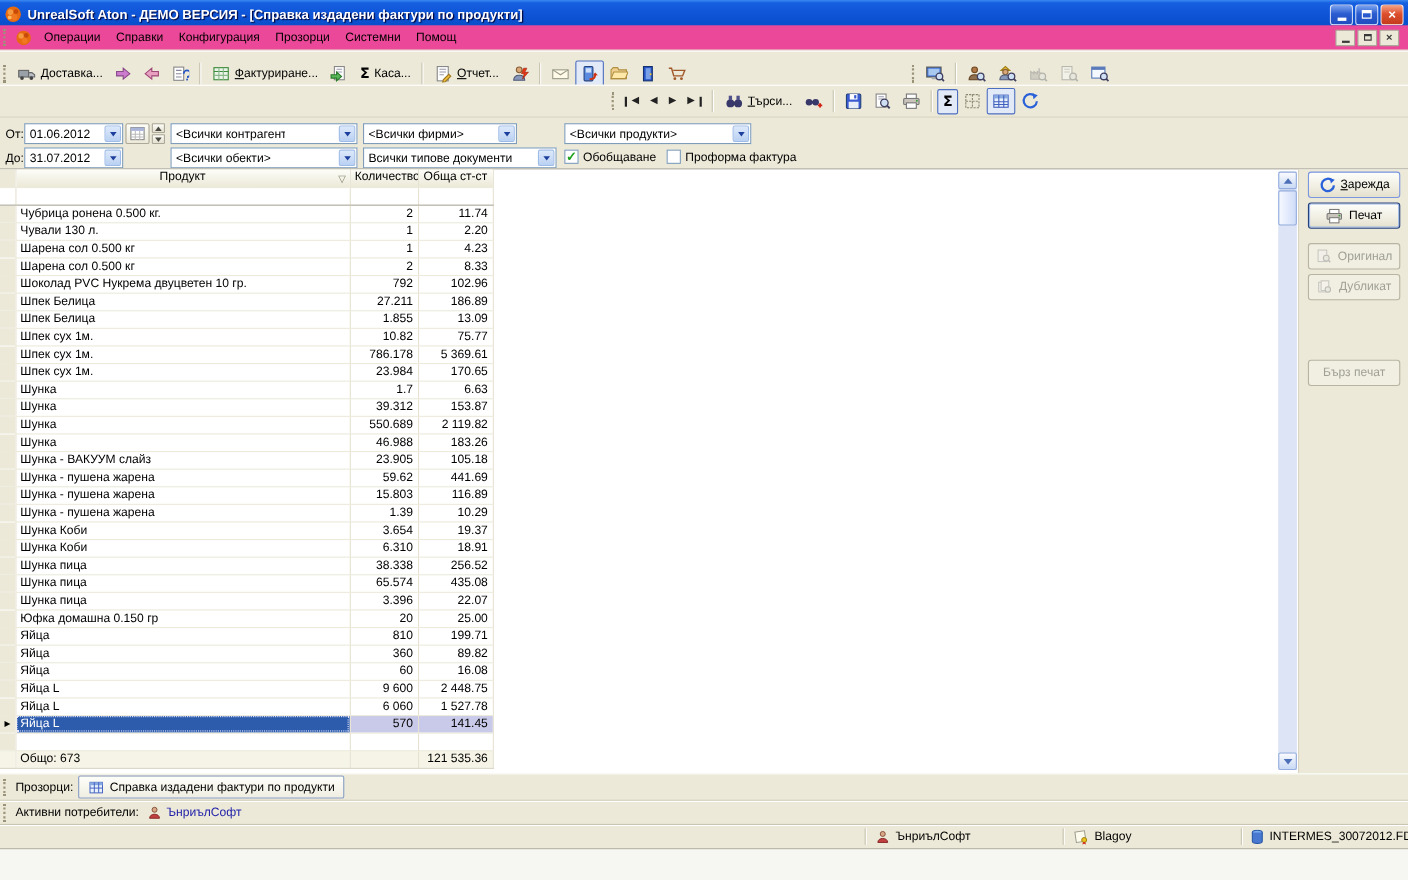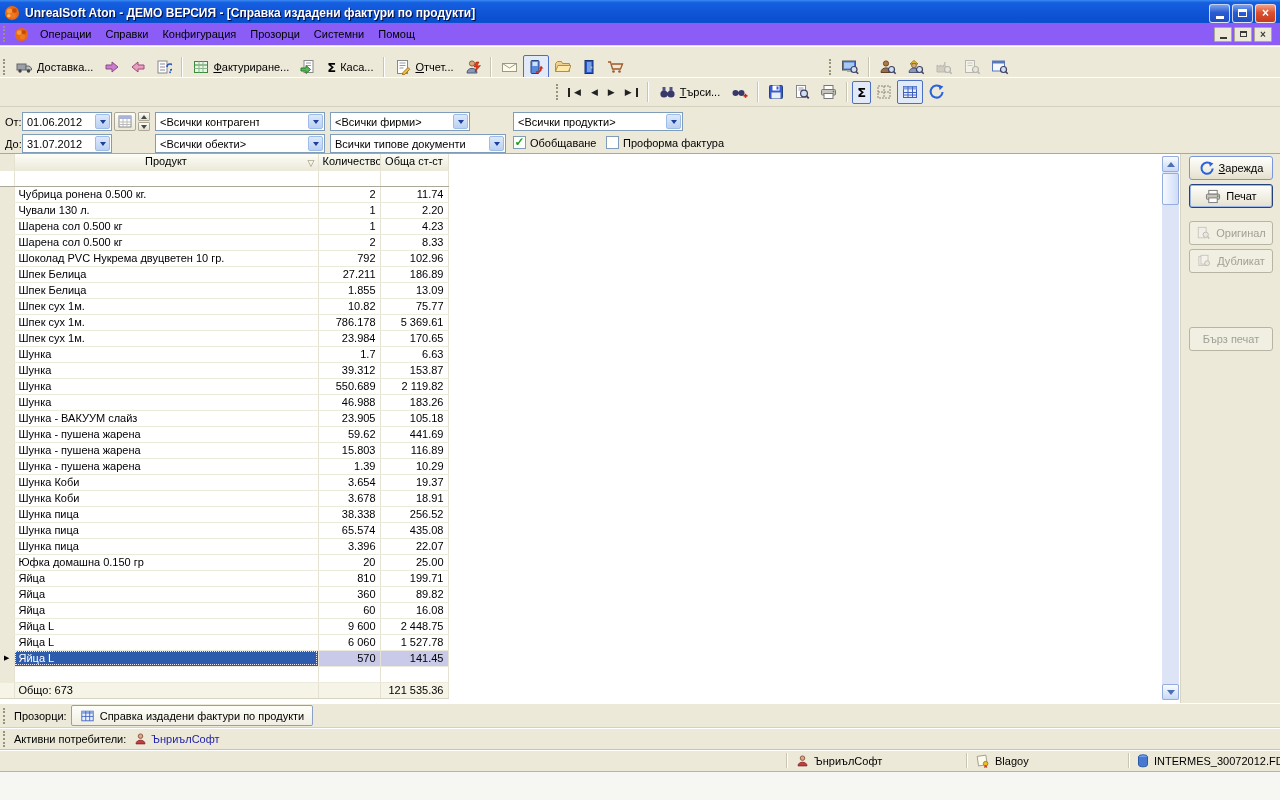--- a/index.html
+++ b/index.html
@@ -22,7 +22,7 @@
   .glyph-restore { display:block; width:9px; height:8px; border:1px solid #fff; border-top:3px solid #fff; }
 
   
-  .menubar { position:absolute; top:23px; left:0; width:1280px; height:23px; background:#8b5cf6;
+  .menubar { position:absolute; top:23px; left:0; width:1280px; height:23px; background:#ec4899;
     display:flex; align-items:center; border-bottom:1px solid #e3dfcd; }
   .grip { width:3px; height:16px; border-left:2px dotted #999379; margin:0 4px 0 3px; }
   .menu-item { padding:3px 7px; cursor:default; }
================
**Brief**
Reproduce verbatim only the lines from the one holding "display:flex; align-items:center; border-bottom:1px" through the end of the records.

**Solution for this problem**
     display:flex; align-items:center; border-bottom:1px solid #e3dfcd; }
   .grip { width:3px; height:16px; border-left:2px dotted #999379; margin:0 4px 0 3px; }
   .menu-item { padding:3px 7px; cursor:default; }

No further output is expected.